Division of Corporate & Executive Benefits

There are a multitude of corporate and executive benefits which a spouse may receive if employed by a corporate entity, over and above that spouse’s regular W-2 wages.  It is important in a divorce situation that all such corporate execute benefits are identified and properly valued, especially since these executive benefits can sometimes be the most significant assets of the marriage.  Some of the types of benefits which may be present if one of the spouses is employed by a corporation or is an executive, are:

  • Stock, Stock Options and Restricted Stock: Often, in addition to receiving a salary, an employee or executive will receive stock awards.  Sometimes these awards are simply shares of actual, regular stock.  But sometimes these awards may be in the form of stock options or restricted stock.  This can make the division of the stock more complicated, as the stock may have a vesting schedule, or it may have restrictions on the division of sale of the stock.  And these things will also impact the value of the stock, as well as whether the stock is a marital asset or not, if the vesting schedule is going to continue after the divorce action was filed.  Our lawyers understand the complexities of these types of stock assets, and how to determine whether they are marital, and how to divide them appropriately if they are marital.

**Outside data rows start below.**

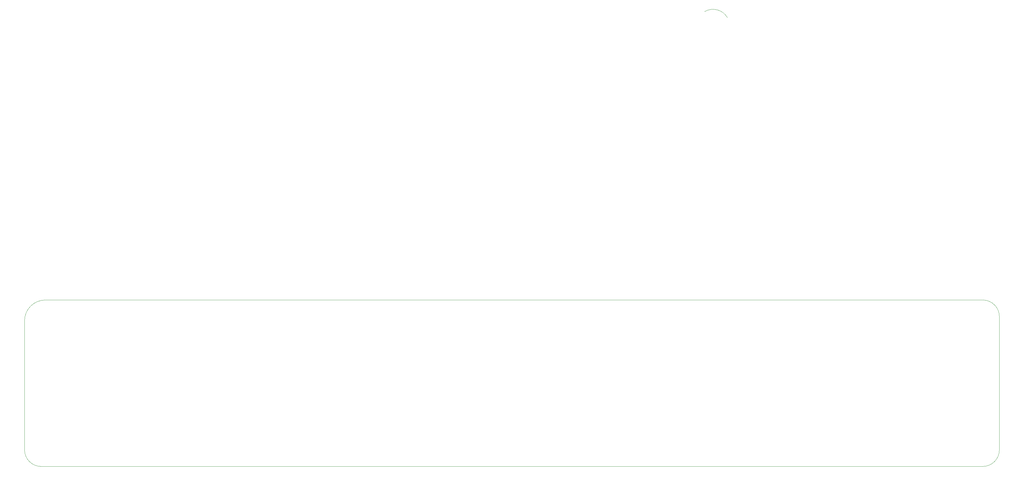
<source format=gm1>
G04 #@! TF.GenerationSoftware,KiCad,Pcbnew,7.0.2-0*
G04 #@! TF.CreationDate,2024-01-28T20:17:45-06:00*
G04 #@! TF.ProjectId,bus_bar,6275735f-6261-4722-9e6b-696361645f70,rev?*
G04 #@! TF.SameCoordinates,Original*
G04 #@! TF.FileFunction,Profile,NP*
%FSLAX46Y46*%
G04 Gerber Fmt 4.6, Leading zero omitted, Abs format (unit mm)*
G04 Created by KiCad (PCBNEW 7.0.2-0) date 2024-01-28 20:17:45*
%MOMM*%
%LPD*%
G01*
G04 APERTURE LIST*
G04 #@! TA.AperFunction,Profile*
%ADD10C,0.100000*%
G04 #@! TD*
G04 APERTURE END LIST*
D10*
X350415006Y-106679998D02*
G75*
G03*
X345335002Y-101599996I-5080004J-2D01*
G01*
X350415002Y-147320001D02*
X350415005Y-106679998D01*
X58315006Y-152400001D02*
X345335004Y-152400002D01*
X53235002Y-107949995D02*
X53234999Y-147319998D01*
X345335001Y-101599996D02*
X59584999Y-101600002D01*
X267507544Y-15422364D02*
G75*
G03*
X260568135Y-13562954I-4399410J-2540001D01*
G01*
X345335004Y-152400002D02*
G75*
G03*
X350415002Y-147320001I-2J5080000D01*
G01*
X53235005Y-147319998D02*
G75*
G03*
X58315006Y-152400001I5080000J-3D01*
G01*
X59584999Y-101599992D02*
G75*
G03*
X53235002Y-107949995I6J-6350003D01*
G01*
M02*

</source>
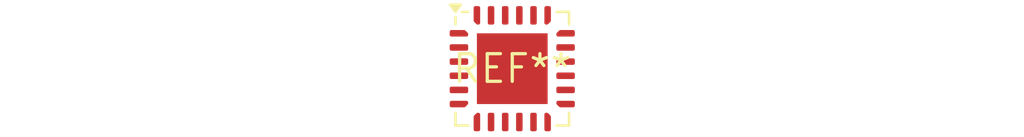
<source format=kicad_pcb>
(kicad_pcb (version 20240108) (generator pcbnew)

  (general
    (thickness 1.6)
  )

  (paper "A4")
  (layers
    (0 "F.Cu" signal)
    (31 "B.Cu" signal)
    (32 "B.Adhes" user "B.Adhesive")
    (33 "F.Adhes" user "F.Adhesive")
    (34 "B.Paste" user)
    (35 "F.Paste" user)
    (36 "B.SilkS" user "B.Silkscreen")
    (37 "F.SilkS" user "F.Silkscreen")
    (38 "B.Mask" user)
    (39 "F.Mask" user)
    (40 "Dwgs.User" user "User.Drawings")
    (41 "Cmts.User" user "User.Comments")
    (42 "Eco1.User" user "User.Eco1")
    (43 "Eco2.User" user "User.Eco2")
    (44 "Edge.Cuts" user)
    (45 "Margin" user)
    (46 "B.CrtYd" user "B.Courtyard")
    (47 "F.CrtYd" user "F.Courtyard")
    (48 "B.Fab" user)
    (49 "F.Fab" user)
    (50 "User.1" user)
    (51 "User.2" user)
    (52 "User.3" user)
    (53 "User.4" user)
    (54 "User.5" user)
    (55 "User.6" user)
    (56 "User.7" user)
    (57 "User.8" user)
    (58 "User.9" user)
  )

  (setup
    (pad_to_mask_clearance 0)
    (pcbplotparams
      (layerselection 0x00010fc_ffffffff)
      (plot_on_all_layers_selection 0x0000000_00000000)
      (disableapertmacros false)
      (usegerberextensions false)
      (usegerberattributes false)
      (usegerberadvancedattributes false)
      (creategerberjobfile false)
      (dashed_line_dash_ratio 12.000000)
      (dashed_line_gap_ratio 3.000000)
      (svgprecision 4)
      (plotframeref false)
      (viasonmask false)
      (mode 1)
      (useauxorigin false)
      (hpglpennumber 1)
      (hpglpenspeed 20)
      (hpglpendiameter 15.000000)
      (dxfpolygonmode false)
      (dxfimperialunits false)
      (dxfusepcbnewfont false)
      (psnegative false)
      (psa4output false)
      (plotreference false)
      (plotvalue false)
      (plotinvisibletext false)
      (sketchpadsonfab false)
      (subtractmaskfromsilk false)
      (outputformat 1)
      (mirror false)
      (drillshape 1)
      (scaleselection 1)
      (outputdirectory "")
    )
  )

  (net 0 "")

  (footprint "QFN-24-1EP_5x5mm_P0.65mm_EP3.25x3.25mm" (layer "F.Cu") (at 0 0))

)

</source>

  • Pensions/401ks: Pensions and 401ks are subject to division in the divorce if they arose during the marriage, or even if they only partially arose during the marriage.  The other spouse is generally entitled to 50% of the portion of the pension of 401k that arose during the marriage.  In order to divide such an asset a special order is often required, called a Qualified Domestic Relations Order (“QDRO”), which has to be entered by the Court and then approved by the plan administrator.  If the pension is the type that will pay a set amount to the spouse at the time of retirement, then the other spouse will generally be entitled to receive his/her share of the payment at the same time the other spouse begins receiving it.  If the account is a 401k account, then the non-owner spouse may be able to receive his/her share of the 401k account as a roll-over into an IRA account, shortly after the divorce is final.

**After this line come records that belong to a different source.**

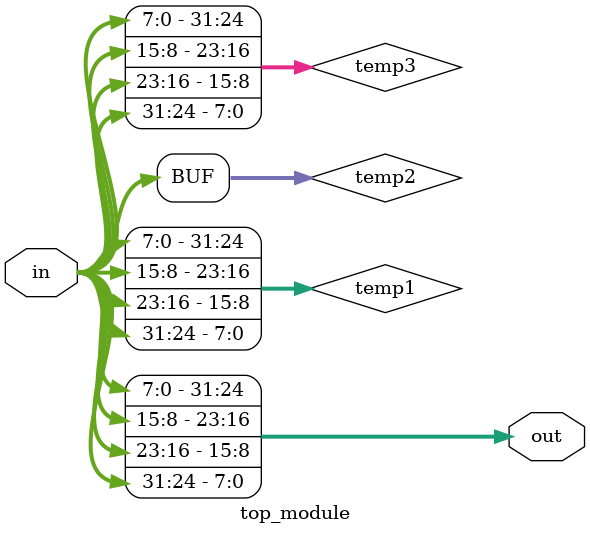
<source format=sv>
module top_module (
	input [31:0] in,
	output [31:0] out
);

	// Use temporary variables to hold the rearranged bits
	wire [31:0] temp1;
	wire [31:0] temp2;
	wire [31:0] temp3;
	
	// Assign the bits to the temporary variables in the desired order
	assign temp1 = {in[7:0], in[15:8], in[23:16], in[31:24]};
	assign temp2 = {temp1[7:0], temp1[15:8], temp1[23:16], temp1[31:24]};
	assign temp3 = {temp2[7:0], temp2[15:8], temp2[23:16], temp2[31:24]};
	
	// Assign the rearranged bits to the output
	assign out = temp3;

endmodule

</source>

  • Medical or Health Savings Accounts: Medical or Health Savings Accounts are generally considered marital assets, as least up to the amount that was contributed during the marriage, and the amounts which have not already been used toward medical expenses.  If such an account exists, it is important to determine if it is marital, the balance, and the rules which apply to the account as promulgated by the plan by which the account is governed.
  • Management Incentive Plans and Performance Incentive Plans: These plans, and similar plans, are often used by employers to increase performance, reduce turnover, boost morale and loyalty, improve employee wellness, and increase retention.  If such a plan is present in your case, a determination will have to be made as to the exact nature of the plan, the compensation provided in the plan, whether it is intended to reward past performance, or to encourage future performance, or both.  All of these issues will be considered by a Court in determining if the asset is marital or non-marital or partially both.

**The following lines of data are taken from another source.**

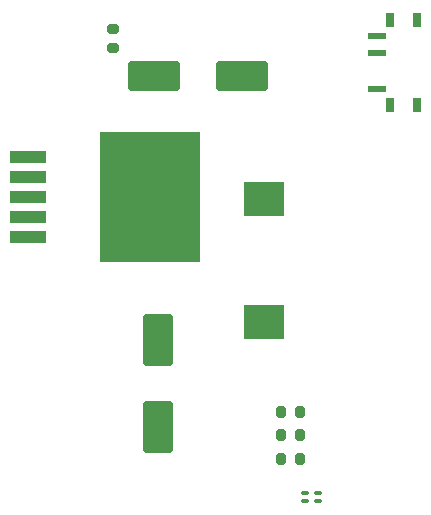
<source format=gbr>
%TF.GenerationSoftware,KiCad,Pcbnew,7.0.2*%
%TF.CreationDate,2023-07-06T19:43:42-07:00*%
%TF.ProjectId,chronos-polaris-hardware,6368726f-6e6f-4732-9d70-6f6c61726973,rev?*%
%TF.SameCoordinates,Original*%
%TF.FileFunction,Paste,Top*%
%TF.FilePolarity,Positive*%
%FSLAX46Y46*%
G04 Gerber Fmt 4.6, Leading zero omitted, Abs format (unit mm)*
G04 Created by KiCad (PCBNEW 7.0.2) date 2023-07-06 19:43:42*
%MOMM*%
%LPD*%
G01*
G04 APERTURE LIST*
G04 Aperture macros list*
%AMRoundRect*
0 Rectangle with rounded corners*
0 $1 Rounding radius*
0 $2 $3 $4 $5 $6 $7 $8 $9 X,Y pos of 4 corners*
0 Add a 4 corners polygon primitive as box body*
4,1,4,$2,$3,$4,$5,$6,$7,$8,$9,$2,$3,0*
0 Add four circle primitives for the rounded corners*
1,1,$1+$1,$2,$3*
1,1,$1+$1,$4,$5*
1,1,$1+$1,$6,$7*
1,1,$1+$1,$8,$9*
0 Add four rect primitives between the rounded corners*
20,1,$1+$1,$2,$3,$4,$5,0*
20,1,$1+$1,$4,$5,$6,$7,0*
20,1,$1+$1,$6,$7,$8,$9,0*
20,1,$1+$1,$8,$9,$2,$3,0*%
G04 Aperture macros list end*
%ADD10R,3.082830X1.019990*%
%ADD11R,8.500000X11.000000*%
%ADD12O,0.686995X0.364008*%
%ADD13RoundRect,0.200000X-0.200000X-0.275000X0.200000X-0.275000X0.200000X0.275000X-0.200000X0.275000X0*%
%ADD14R,1.524003X0.600000*%
%ADD15R,0.700000X1.200000*%
%ADD16RoundRect,0.250000X-1.000000X1.950000X-1.000000X-1.950000X1.000000X-1.950000X1.000000X1.950000X0*%
%ADD17RoundRect,0.250000X-1.950000X-1.000000X1.950000X-1.000000X1.950000X1.000000X-1.950000X1.000000X0*%
%ADD18RoundRect,0.200000X0.275000X-0.200000X0.275000X0.200000X-0.275000X0.200000X-0.275000X-0.200000X0*%
%ADD19R,3.500000X2.924003*%
G04 APERTURE END LIST*
D10*
%TO.C,U6*%
X103040132Y-119599949D03*
X103040132Y-121299975D03*
X103040132Y-123000000D03*
X103040132Y-124700025D03*
X103040132Y-126400051D03*
D11*
X113359893Y-123000000D03*
%TD*%
D12*
%TO.C,U14*%
X127518415Y-148724994D03*
X127518415Y-148075006D03*
X126481585Y-148075006D03*
X126481585Y-148724994D03*
%TD*%
D13*
%TO.C,R10*%
X124400000Y-143200000D03*
X126050000Y-143200000D03*
%TD*%
%TO.C,R11*%
X124400000Y-145200000D03*
X126050000Y-145200000D03*
%TD*%
D14*
%TO.C,U10*%
X132549810Y-113849936D03*
X132549810Y-110849936D03*
X132549810Y-109349809D03*
D15*
X133649886Y-115199949D03*
X135949860Y-115199949D03*
X135949860Y-108000051D03*
X133649886Y-108000051D03*
%TD*%
D16*
%TO.C,C4*%
X114000000Y-135100000D03*
X114000000Y-142500000D03*
%TD*%
D13*
%TO.C,R9*%
X124400000Y-141200000D03*
X126050000Y-141200000D03*
%TD*%
D17*
%TO.C,C3*%
X113700000Y-112800000D03*
X121100000Y-112800000D03*
%TD*%
D18*
%TO.C,R4*%
X110200000Y-110425000D03*
X110200000Y-108775000D03*
%TD*%
D19*
%TO.C,L2*%
X123000000Y-123219660D03*
X123000000Y-133580340D03*
%TD*%
M02*

</source>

  • Deferred Compensation Plans: These plans often allow an employee to set aside a portion of his/her income to be paid at a future date.  Sometimes the benefits mature tax-deferred until they are paid over to the employee.  Technically, such a qualified plan is not a retirement plan, but employees often use the plan as a retirement savings account, as it can sometimes be rolled over into an IRA.  Whether or not the plan at issue is a tax-deferred plan, the marital portion of it will likely be divisible as a marital asset, although the non-owner spouse may not be able to obtain his/her share until such time as it is paid to the employee.